Our 2023 research agenda will be available in Q4.
If you have an idea for a research project you’d like us to consider, you can submit it through the form at the bottom of this page.
Reduction Targets by Demographic
When it comes to animal product consumption, there is no one-size-fits-all approach: a vegetarian pledge could be too much for one person while the person next to them might have gone vegan if that pledge was offered. This study aims to find the best balance of request size versus tractability (the number of people willing to reduce their consumption of animal products) across a wide range of demographic groups and countries. We will recruit participants from the U.S., Brazil, Canada, China, India, and Mexico, and ask participants about their willingness to take a range of pro-animal actions focused mostly on dietary reduction (e.g., vegan after 6pm, meatless Mondays) but also including actions to support welfare initiatives. With the results, we will create a web-based application that models the results in a way that easily enables advocates to compare segments of each country’s populations and identify the optimal ask for each one, minimizing the tradeoff between impact of the change and willingness to try it.
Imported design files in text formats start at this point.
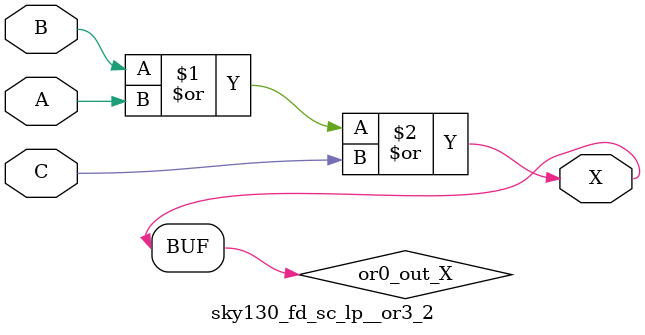
<source format=v>
/*
 * Copyright 2020 The SkyWater PDK Authors
 *
 * Licensed under the Apache License, Version 2.0 (the "License");
 * you may not use this file except in compliance with the License.
 * You may obtain a copy of the License at
 *
 *     https://www.apache.org/licenses/LICENSE-2.0
 *
 * Unless required by applicable law or agreed to in writing, software
 * distributed under the License is distributed on an "AS IS" BASIS,
 * WITHOUT WARRANTIES OR CONDITIONS OF ANY KIND, either express or implied.
 * See the License for the specific language governing permissions and
 * limitations under the License.
 *
 * SPDX-License-Identifier: Apache-2.0
*/


`ifndef SKY130_FD_SC_LP__OR3_2_FUNCTIONAL_V
`define SKY130_FD_SC_LP__OR3_2_FUNCTIONAL_V

/**
 * or3: 3-input OR.
 *
 * Verilog simulation functional model.
 */

`timescale 1ns / 1ps
`default_nettype none

`celldefine
module sky130_fd_sc_lp__or3_2 (
    X,
    A,
    B,
    C
);

    // Module ports
    output X;
    input  A;
    input  B;
    input  C;

    // Local signals
    wire or0_out_X;

    //  Name  Output     Other arguments
    or  or0  (or0_out_X, B, A, C        );
    buf buf0 (X        , or0_out_X      );

endmodule
`endcelldefine

`default_nettype wire
`endif  // SKY130_FD_SC_LP__OR3_2_FUNCTIONAL_V

</source>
State-by-State Reactions to Potential Legislative Changes
One of the biggest hurdles to getting lawmakers to support or propose welfare legislation is their fear of negative public reaction and its impact on their own political careers. This study will use representative polls in key states and districts to gauge public support for a range of legislative policies dealing primarily with farmed and wild animal welfare. Identifying the regions and issues to target will be done in close collaboration with stakeholders who do this type of work.
Estimating Social Spread of Advocacy
As animal advocacy efforts expand in developing countries without a strong grassroots history, it is crucial that we measure and attend to the impact of both top-down and bottom-up efforts. This study, in which we will conduct a review of the literature on social network analysis and social contagion theory (about how behavior spreads from person to person) will serve as a first step toward realistic impact measurement for grassroots campaigns. Based on this literature review on studies that parallel veg*n diets, we will produce a hypothesis about the amount of behavior spread (to friends and friends of friends) that veg*n advocates might reasonably expect.